Furthermore, in early 2011, the Ministry of Health delegated the examination and approval of joint venture medical institutions to local provincial level authorities, though the authority for approval of wholly foreign-owned medical institutions is still controlled centrally by the Ministry of Health.
Prohibited industries
Notable changes to the prohibited category include the addition of “villa construction and management,” which previously belonged to the restricted category. Taking into account the overall regulation in the property market, this further exemplifies the Chinese government's efforts to moderate the frenetic development of the real estate industry.
Nevertheless, it is anticipated that this re-classification may not have a material impact in practice.

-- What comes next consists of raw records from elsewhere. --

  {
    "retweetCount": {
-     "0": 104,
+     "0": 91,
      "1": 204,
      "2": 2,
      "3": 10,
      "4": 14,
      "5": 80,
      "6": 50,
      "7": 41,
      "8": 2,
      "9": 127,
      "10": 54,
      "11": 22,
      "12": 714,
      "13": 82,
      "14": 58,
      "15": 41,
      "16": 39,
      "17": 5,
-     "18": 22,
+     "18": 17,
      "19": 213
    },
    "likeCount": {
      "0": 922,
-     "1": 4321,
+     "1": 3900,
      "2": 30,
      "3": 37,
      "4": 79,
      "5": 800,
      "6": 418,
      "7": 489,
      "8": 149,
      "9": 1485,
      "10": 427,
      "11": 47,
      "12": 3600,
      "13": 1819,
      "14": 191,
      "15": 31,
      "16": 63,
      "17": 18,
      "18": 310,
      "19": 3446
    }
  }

Due to stringent foreign exchange control and practical difficulties in purchasing land use rights, the presence of foreign investment in the development of villas has already been very limited and the proportion of foreign investment in the real estate industry is minimal. The Chinese government's reluctance to allow foreign construction and operation in villas may be attributed to concerns relating to the protection of arable land and the conservation of land resources.
Additionally, the Draft Catalogue has listed “domestic express delivery businesses” under the prohibited category. In fact, the question of whether to open the domestic express delivery service sector even to domestic private capital has been a fiercely contested issue. Its inclusion in the prohibited category for foreign investment indicates that the Chinese government may take more stringent measures to regulate this industry.
Final thoughts
Following the release of the Draft Catalogue, it is expected that the revised Catalogue will soon take effect officially. Some of the existing laws and regulations will be updated accordingly, and new rules and regulations will be issued.

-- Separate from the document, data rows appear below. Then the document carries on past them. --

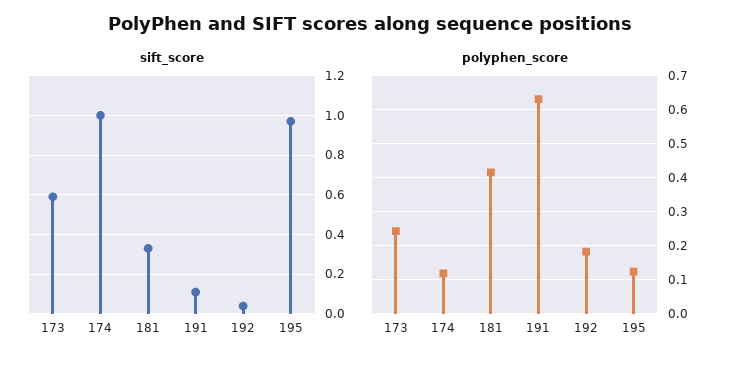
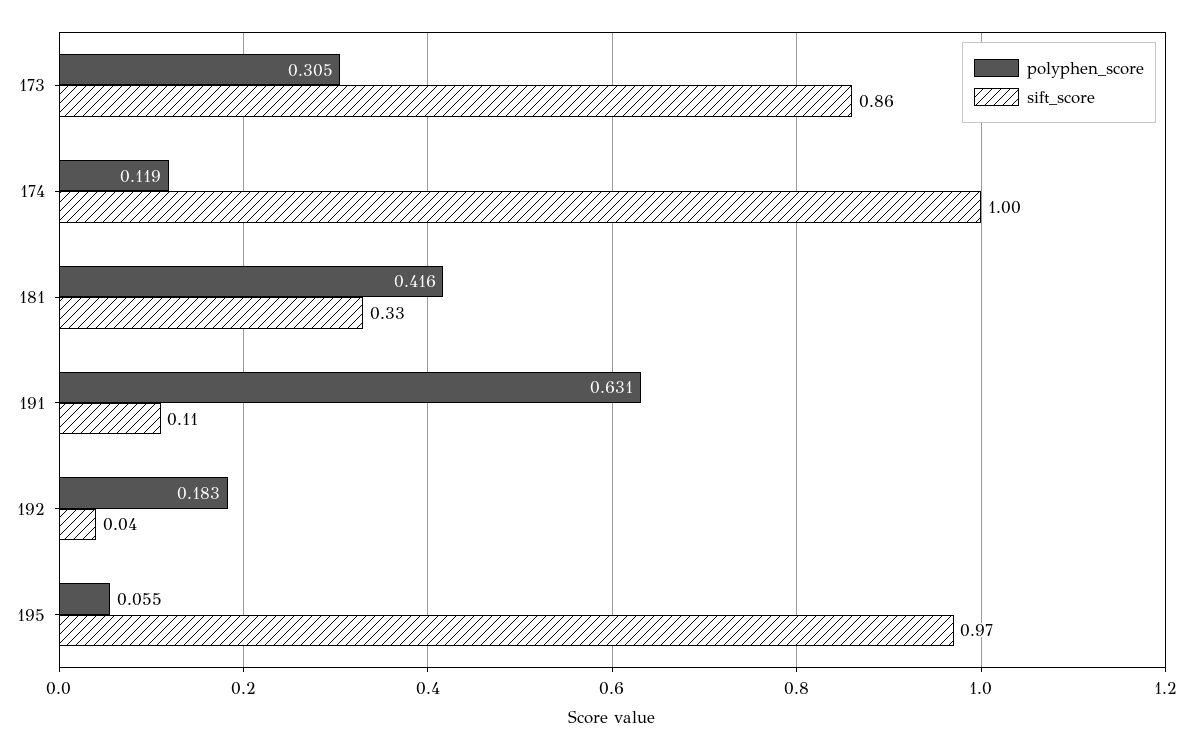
  {
    "sift_score": {
-     "173": 0.6,
+     "173": 0.86,
      "174": 1,
      "181": 0.33,
      "191": 0.11,
      "192": 0.04,
      "195": 0.97
    },
    "polyphen_score": {
-     "173": 0.24,
+     "173": 0.305,
      "174": 0.119,
      "181": 0.416,
      "191": 0.631,
      "192": 0.183,
-     "195": 0.12
+     "195": 0.055
    }
  }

The good news for foreign investors, who are keen to explore the Chinese market or wish to strengthen their investments in China, is that the market is gradually becoming more accessible. China's investment environment and regulatory framework are increasingly being improved and the government has clearly set its sights on future economic development and utilisation of foreign capital. Against the backdrop of a new round of amendments to market access policies and industrial guidance, foreign investors should grasp the opportunities and identify new priorities. Taking full advantage of industries encouraged by the government and preferential policies and measures, focus should be directed to the strategic emerging industries in order to exploit the competitive advantage of the Chinese market.